Given request a —
In the page on securing a webserver with HTTPS, which port does the SSL-aware virtual host listen on?

Document section —
----

Securing a Webserver using HTTPS

The secure socket layer protocol SSL allows any networked applications to use encryption. This can be thought of as a process which wraps the socket preparing it to use encryption at the application level. In the case of HTTPS, the server uses a pair of keys, public and private. The server's public key is used by the client to encrypt the session key, the private key is then used to decrypt the session key for use.

The public key is published using certificates. A certificate contains the following information: - Name and Address, Hostname, etc. - Public Key - TTL - (optional) ID + Signature from a certificate authority (CA)

The certificate will be used to establish the authenticity of the server. A valid signature from a known CA is automatically recognised by the client's browser. With Mozilla for example these trusted CA certificates can be found by following the links: Edit -> Preferences -> Privacy & Security -> Certificates then clicking on the “Manage Certificates” button and the Authorities TAB

Image:Ssl.png

On the other hand communications would be too slow if the session was encrypted using public key encryption. Instead, once the authenticity of the server is established, the client generates a unique secret session key which is encrypted using the servers public key found in the certificate. Once the server receives this session key it can decrypt it using the private key associated with the certificate. From there on the communication is encrypted and decrypted using this secrete session key generated by the client.

SSL Virtual Hosts

A separate apache server can be used to listen on port 443 and implement SSL connections. However most default configurations involve a single apache server listening on both ports 80 and 443. For this an additional Listen directive is set in httpd.conf asking the server to listen on port 443. Apache will then bind to both ports 443 and 80. Non encrypted connections are handled on port 80 while an SSL aware virtual host is configured to listen on port 443:

<VirtualHost _default_:443> SSL CONFIGURATION </VirtualHost>


The SSL CONFIGURATION lines are:

SSLEngine on
SSLCipherSuite ALL:!ADH:!EXPORT56:RC4+RSA:+HIGH:+MEDIUM:+LOW:+SSLv2:+EXP
SSLCertificateFile PATH_TO_FILE.crt
SSLCertificateKeyFile PATH_TO_FILE.key

We need to generate the servers private key (FILE.key) and certificate (FILE.crt) to complete this configuration.

----

Extracted records —
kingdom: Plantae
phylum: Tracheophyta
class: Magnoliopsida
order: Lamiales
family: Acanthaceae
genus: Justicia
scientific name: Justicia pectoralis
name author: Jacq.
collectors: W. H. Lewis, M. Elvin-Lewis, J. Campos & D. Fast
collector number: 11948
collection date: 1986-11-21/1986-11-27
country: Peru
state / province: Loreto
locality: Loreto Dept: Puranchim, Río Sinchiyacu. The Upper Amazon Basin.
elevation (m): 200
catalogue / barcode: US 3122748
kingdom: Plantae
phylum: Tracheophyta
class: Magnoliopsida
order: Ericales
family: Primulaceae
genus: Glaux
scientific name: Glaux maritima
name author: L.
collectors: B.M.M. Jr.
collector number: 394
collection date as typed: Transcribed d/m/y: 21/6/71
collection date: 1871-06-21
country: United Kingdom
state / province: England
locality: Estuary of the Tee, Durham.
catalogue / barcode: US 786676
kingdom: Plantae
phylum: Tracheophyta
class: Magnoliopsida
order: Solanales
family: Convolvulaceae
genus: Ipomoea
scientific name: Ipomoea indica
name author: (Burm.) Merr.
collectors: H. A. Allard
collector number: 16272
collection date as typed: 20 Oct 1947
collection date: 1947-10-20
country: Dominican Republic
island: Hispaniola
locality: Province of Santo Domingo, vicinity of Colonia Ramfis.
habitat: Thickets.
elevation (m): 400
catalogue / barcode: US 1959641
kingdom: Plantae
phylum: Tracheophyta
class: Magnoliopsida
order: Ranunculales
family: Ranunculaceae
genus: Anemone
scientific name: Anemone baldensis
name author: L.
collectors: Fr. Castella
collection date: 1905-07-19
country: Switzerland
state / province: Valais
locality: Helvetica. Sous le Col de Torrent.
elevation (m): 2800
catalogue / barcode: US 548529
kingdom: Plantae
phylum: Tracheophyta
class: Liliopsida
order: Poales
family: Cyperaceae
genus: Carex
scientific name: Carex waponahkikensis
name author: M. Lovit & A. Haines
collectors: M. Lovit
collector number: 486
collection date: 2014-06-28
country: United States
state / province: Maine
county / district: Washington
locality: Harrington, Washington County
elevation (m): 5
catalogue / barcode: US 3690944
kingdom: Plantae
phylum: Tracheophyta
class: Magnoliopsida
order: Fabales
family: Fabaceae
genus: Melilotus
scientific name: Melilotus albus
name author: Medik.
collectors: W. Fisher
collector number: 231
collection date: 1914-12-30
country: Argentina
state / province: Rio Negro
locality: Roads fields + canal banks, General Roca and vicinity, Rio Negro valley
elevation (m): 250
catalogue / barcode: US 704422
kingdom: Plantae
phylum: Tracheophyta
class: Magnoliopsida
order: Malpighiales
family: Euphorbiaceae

----

Given request b —
Please count the lines of the entries that contain the string "typed" and give only the number.

Complete response a —
Port 443

Complete response b —
2